Nifty 50 Alpha101 Selection & Composite Factor Research
Summary
This study asks whether classic formulaic alphas — compact rules built from open, high, low, close, and volume — still separate winners from losers among Nifty 50 constituents over a long daily history of NSE-listed prices.
The workflow has three layers: (1) signal engineering on a daily panel of roughly fifty NSE stocks; (2) statistical evaluation via cross-sectional information coefficients and quintile spreads; (3) factor combination with both a transparent rolling linear model and an optional gradient-boosted machine-learning overlay.
Results are descriptive research outputs. They illustrate how multi-factor selection behaves on Indian large caps over the sample window; they are not live trading recommendations.
Research objectives
Measure predictive content of each alpha using daily Spearman IC and ICIR (mean IC divided by IC volatility).
Identify alphas stable enough to feed a composite score that ranks stocks each day.
Simulate long–short and quintile portfolios to see whether ranked signals translate into monotonic return patterns.
Compare a linear composite (rolling OLS with orthogonalized inputs) against a walk-forward LightGBM model trained on the same cleaned features.
Universe and market data
The investable set is the Nifty 50 index: liquid names traded on the National Stock Exchange of India. The sample focuses on current index members with sufficient listing history.
Daily adjusted open, high, low, close, and volume span from 2015 onward. Names with fewer than about five hundred trading days are dropped so rolling windows (20-day volatility, 60-day training) are well defined.
Market capitalisation at each rebalance supports size neutralisation. VWAP in volume-sensitive alphas is approximated as the typical price (average of high, low, and close) when exchange turnover detail is unavailable.
How the study is conducted
Step 1 — Panel construction. Prices are organised by trade date and stock. Forward one-day returns are the percentage change from today’s close to the next session’s close, aligned to today for prediction (no look-ahead in labels).

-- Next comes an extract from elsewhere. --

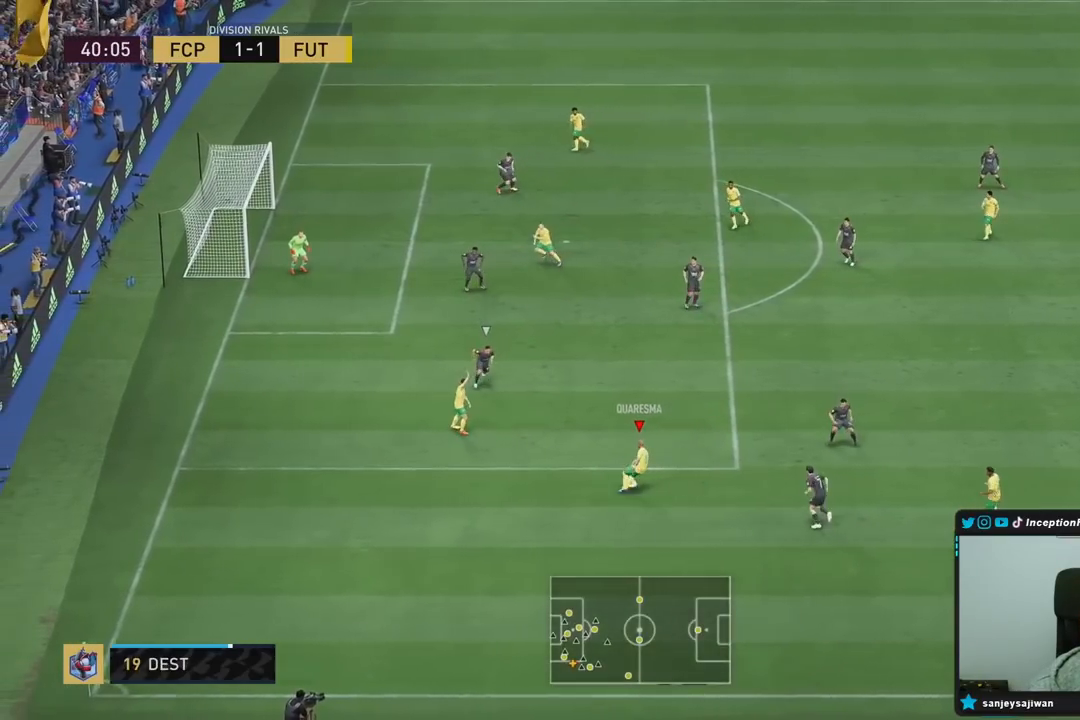
{"buttons": [], "left_stick": "center", "right_stick": "center", "events": [[133, "left_stick", "up-left"], [450, "left_stick", "center"], [450, "right_stick", "down-left"], [500, "right_stick", "center"]]}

Step 2 — Alpha computation. Fifteen formulaic signals inspired by the WorldQuant Alpha101 library are evaluated in wide matrix form (dates × stocks), then stacked. Examples include short-horizon reversal, rank correlations of open and volume, VWAP distance, and close–open range ratios.
Step 3 — Cross-sectional cleaning. For each date independently: replace infinities; MAD winsorise (median ± 3× scaled MAD); z-score; regress each factor on log market cap and take residuals; z-score again; fill remaining gaps with zero.
Step 4 — Single-factor diagnostics. Every cleaned alpha is correlated with next-day returns across stocks (Spearman IC). Quintile portfolios sort stocks into five equal buckets; cumulative NAV paths and G5−G1 spreads are recorded.
Step 5 — Linear composite. Alphas passing IC screens (or, if none pass, the top three by |ICIR|) enter a 60-day rolling OLS. Inputs are Löwdin-orthogonalised each day; the regression target is the cross-sectional percentile rank of forward return so the model learns relative ordering, not market beta.
Step 6 — Machine-learning overlay (optional). The same cleaned features feed a walk-forward LightGBM regressor with embargo between validation and test windows. Out-of-sample scores become an ML alpha; feature importance and mean |SHAP| values summarise drivers.
How signals are evaluated
Information Coefficient (IC). Each trading day, factor values and realised next-day returns are ranked across stocks; IC is the Spearman correlation of those ranks. A positive IC means higher factor scores tended to precede higher returns.
ICIR. Mean daily IC divided by its standard deviation. Higher |ICIR| suggests a more stable signal; very low ICIR often means noise dominates.
Selection rule. Strict inclusion requires |mean IC| > 2% and |ICIR| > 0.30. On Nifty 50 these thresholds are demanding; when no factor qualifies, the composite uses the three alphas with the largest |ICIR| and |mean IC| ≥ 1%.
Layered backtest. Stocks are sorted into quintiles G1 (lowest factor) through G5 (highest). Each bucket is equal-weighted; the long–short leg is G5 minus G1. Reported metrics: cumulative return, annualised return and volatility, Sharpe ratio, and maximum drawdown — before brokerage, STT, or borrow costs.
Machine-learning extension
The gradient-boosted model uses L1 regression (robust to return outliers), shallow trees, column subsampling, and early stopping on a validation slice inside each walk-forward fold.
Training windows span roughly twelve months; validation three months; test three months; one-day embargo between validation end and test start to limit label leakage from overlapping forward returns.
The ML alpha is evaluated with the same IC and quintile machinery as single-factor alphas. Feature-importance bars show average gain across folds; SHAP summaries compress the beeswarm view into mean absolute contribution per feature on the last test sample.
Limitations and interpretation
Fifty stocks is a narrow cross-section compared with CSI 300 or full NSE universes; IC estimates are noisier and quintile buckets hold fewer names.
Published closing prices may differ slightly from exchange official figures; corporate actions are handled via standard price adjustment.
Industry neutralisation is not applied — only log market cap — because sector classifications are not part of this study.
Backtests are paper portfolios without Indian transaction taxes, stamp duty, or short borrow; live implementation would reduce net spreads.
In-sample factor mining across fifteen correlated alphas increases multiple-testing risk; treat significance as exploratory.
Interactive results (below)
The screening table lists IC mean, IC standard deviation, ICIR, and composite membership for every alpha.
Use the factor tabs to inspect daily IC (bars) and cumulative IC (line), quintile NAV curves, and the full performance table for any signal.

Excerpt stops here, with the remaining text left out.